So, something just is not right here. Instead of boring you to death with more theory and statistics, let's get back to my little drive. The idea was simple: let's just see what actually happens if we go for a drive with a bunch of GPS units, some facing up towards the satellite, some facing down. Somewhere in the middle of the drive, turn the arm around by 180 degrees and see what happens! And, most importantly - what's the effect on the top speed?

Let's start with a look at the speeds:
This is about 15 minutes worth of data from 6 GPS units - a bit too much information to see much. I deleted a few data points in the middle, where I turned my arm around. I also split the tracks into 2 segments for each device, before and after I turned the arm. So each device was pointing up for one segment, and down for the other.

Let's jump straight to the 2 second speed results from the first segment:
Four units show top speeds close to 28 knots: all the units that were facing up, and the GT-31. But the GW-60 watch and the GW-52 unit that were facing down show speeds that are almost one respectively 2 knots higher! Let's look at the data in detail:

The top graph shows the doppler speed, the bottom graph shows the error estimates. What stands out is:
  • Two speed curves are substantially higher than the others: the black (GW-52 #3) and the red (GW-60 #2). 
  • The same two GPS units have error estimates in this region that are about 2x higher than the other units,
  • The observed error is not random. Both the red and black speed curves stay about 2 knots above the other curves for 8-10 seconds (40-50 data points). If the error would be completely random, this would be extremely unlikely to happen by chance; winning the jackpot in a lottery is more likely.
I can only speculate why the error becomes non-random at high SDOP values, but there's a likely guess: when the signal quality gets too low, the firmware starts to rely more on "dead reckoning". GPS chips sometimes use dead reckoning when no GPS signal is available, for example in tunnels. A sensible firmware implementation would start using increasing amounts of dead reckoning as the signal quality decreases, rather than a single "all-or-nothing" threshold. There are several indications that something like dead reckoning is causing the observed error characteristics, but that probably deserves another post.
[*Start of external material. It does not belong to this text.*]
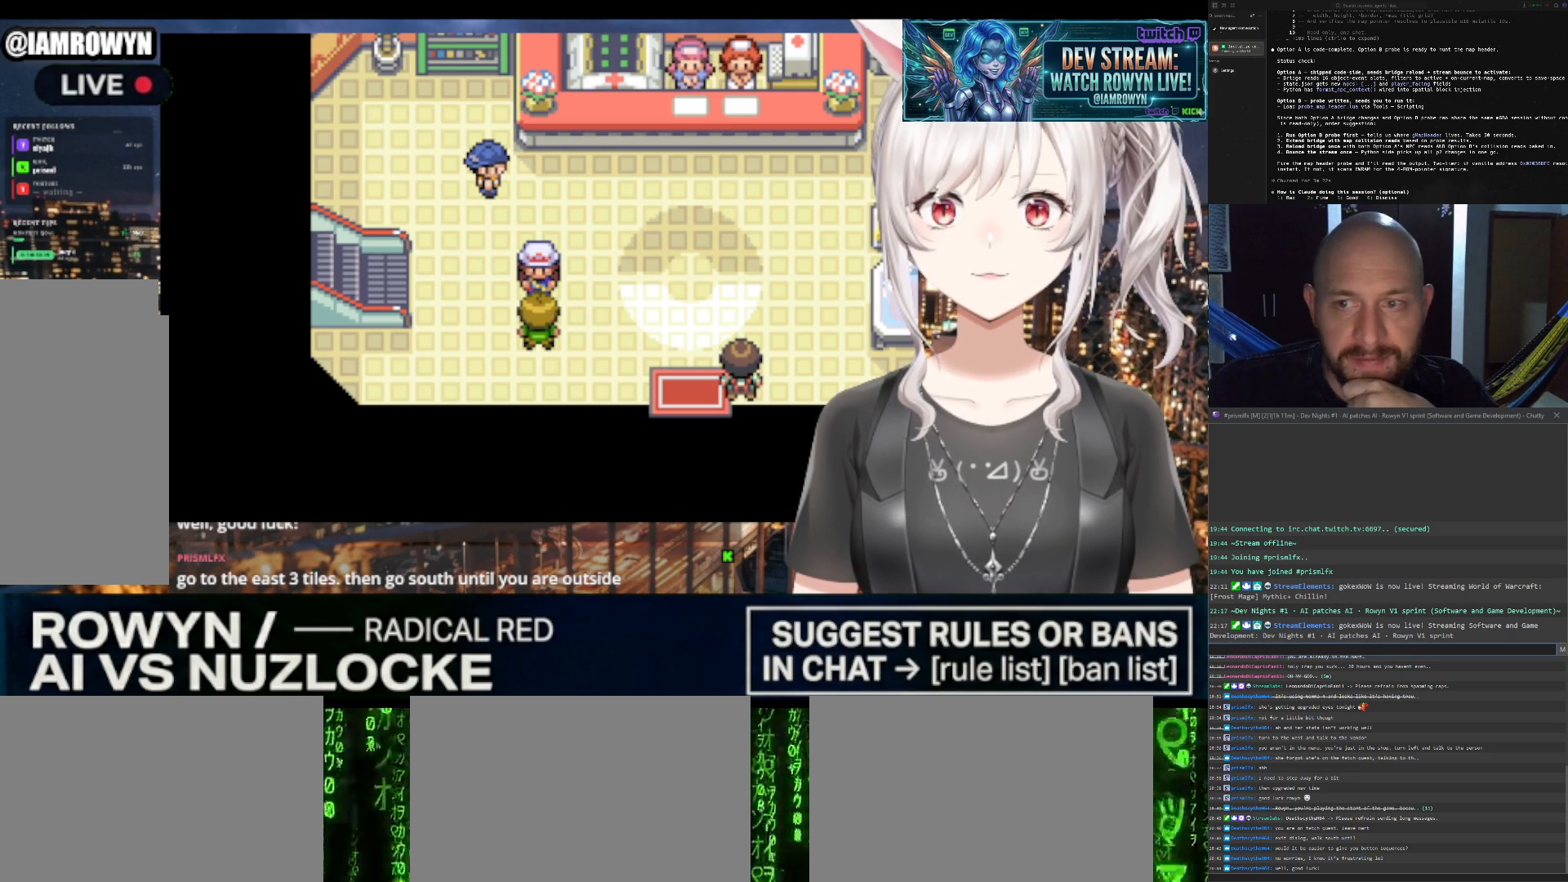
{"buttons": ["A"], "events": []}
Another question that arose was whether the problems are specific to the GW-60 watch, since it apparently has a GPS antenna that is smaller than the antenna in the GT-31, and thus possibly inferior. Let's look at the error estimate graphs from the "up" and "down" segments to get an idea. I color-coded the graphs so that blue indicates "up", and red indicates "down". Here's the GW-60 watch:
The SDOP values roughly doubled when I turned my arm so that the GPS was facing down. Here's the same graph for a GW-52:
Pretty similar, again with a marked increase when the GPS unit was faces down under my lower arm. Finally, let's look at the GT-31:
The GT-31 was facing down during the first segment, and up in the second segment. Again, we see much better data accuracy with the GPS facing up towards the satellites. Note that I sometimes had to take my hand into the car to turn, and that I may not always have had the arm oriented perfectly up or down, but the overall trend is clear: all three devices show the same trend towards much degraded accuracy of the GPS is worn facing to the ground.

Here are some conclusions and suggestions from this analysis (some of these points just re-iterate what others have stated many time before):
  • When using a GPS watch, make sure that the watch is facing up during your speed runs! If you use an undergrip on your front hand, wear the watch on the inside or (even better) on your back hand. Or get an armband extended and wear the watch around your bizeps - it will get better reception there. For the best GPS reception and the most accurate data, consider mounting it on your helmet (if you wear one).
  • The GPS analysis software may need to be modified to deal with poor quality data better. For example, the default SDOP cutoff of 3.0 that GPSResults uses for 5 Hz data seems too high, as the example above and Boro's initial experience show.
  • While the examples I have shown here focus on speed over-estimates, it's just as possible that the error goes the other direction, and the speed is under-estimated. Here's an example:
The red track is from a downward-facing watch, and the speed happens to be several knots too low just around the maximum speed for this region. So wearing the watch facing downward during speed runs may not just be the quickest way to pick up a knot or two - it may also be the quickest way to loose a knot. So - keep it up!

Monday, May 8, 2017

Fun With Eddie's Pictures

We had a couple of nice windsurf sessions at the "Kennedy Slicks" in Hyannis Port Harbor yesterday and today. Eddie took some pictures both days - yesterday from Hyannis Port, today from Kalmus, about a mile away. Here is a picture from yesterday:
I'm about 200 feet away from the pier in this picture. The wind had dropped a bit when the picture was taken, so I'm hanging really low. I had wanted to stop a few minutes earlier, but went out again when I saw that Eddie was just setting up to take pictures.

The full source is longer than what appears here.